Englishman Sir Edward William Elgar, (1857-1934) whose best-known compositions are orchestral works are Enigma Variations, the Pomp and Circumstance Marches, Concertos for violin and cello, and two symphonies. Appointed Master of the King's Musick in 1924, Elgar is often regarded as perhaps the most typical of English composers and was self-taught, but most of his musical influences were not from England but from continental Europe. He was regarded with suspicion in some quarters and in the class-conscious society of Victorian and Edwardian Britain, he was acutely sensitive about his humble origins. Importantly Elgar has been described as the first composer to take the gramophone seriously and conducted a series of acoustic recordings of his works between 1914 and 1925. After the invention and introduction of the microphone it now made it far easier to make more accurate sound reproduction possible.
Sir Charles Hubert Hastings Parry (1848-1918) was an English composer, teacher and historian of music. As a composer he is best known for "Jerusalem", the coronation anthem "I was glad" and the orchestral and choral ode “Blest Pair of Sirens”, his orchestral works include five symphonies and a set of Symphonic Variations.
Parry was taken up by George Grove, first as a contributor to Grove's massive Dictionary of Music and Musicians in the 1870s and 80s, and then in 1883 as professor of composition and musical history at the Royal College of Music, of which Grove was the first head.

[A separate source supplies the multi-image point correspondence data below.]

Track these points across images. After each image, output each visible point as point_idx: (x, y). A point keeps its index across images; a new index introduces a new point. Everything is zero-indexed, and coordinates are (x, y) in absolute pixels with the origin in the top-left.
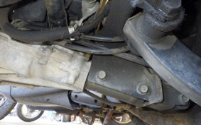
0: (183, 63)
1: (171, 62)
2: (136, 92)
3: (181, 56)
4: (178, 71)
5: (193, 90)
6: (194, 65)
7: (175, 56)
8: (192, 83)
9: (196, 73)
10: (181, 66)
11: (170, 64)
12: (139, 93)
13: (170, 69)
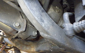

In 1895 Parry succeeded Grove as head of the College, remaining in the post for the rest of his life. Parry's influence on later composers is widely recognised. Edward Elgar learned much of his craft from Parry's articles in Grove's Dictionary, and among those who studied under Parry at the Royal College were Ralph Vaughan Williams, Gustav Holst, Frank Bridge and John Ireland.
The “can-can” is a high-energy and physically demanding music hall dance, traditionally performed by a chorus line of female dancers who wear costumes with long skirts, petticoats, and black stockings. The main features of the dance are the lifting and manipulation of the skirts, with high kicking and suggestive, provocative body movements. It first appeared in the working-class ballrooms of Montparnasse in Paris in around 1830. The dance did cause something of a scandal, and for a while, there were attempts to repress it. Occasionally people dancing the can-can were arrested but it was never officially banned. Jacques Offenbach (1819-1880) was a German-born French composer and impresario of the romantic period. He is best remembered for nearly 100 operettas of the 1850s–1870s and his uncompleted opera “The Tales of Hoffmann”. He was a powerful influence on later composers of the operetta genre, particularly Johann Straus, Jr. and Arthur Sullivan.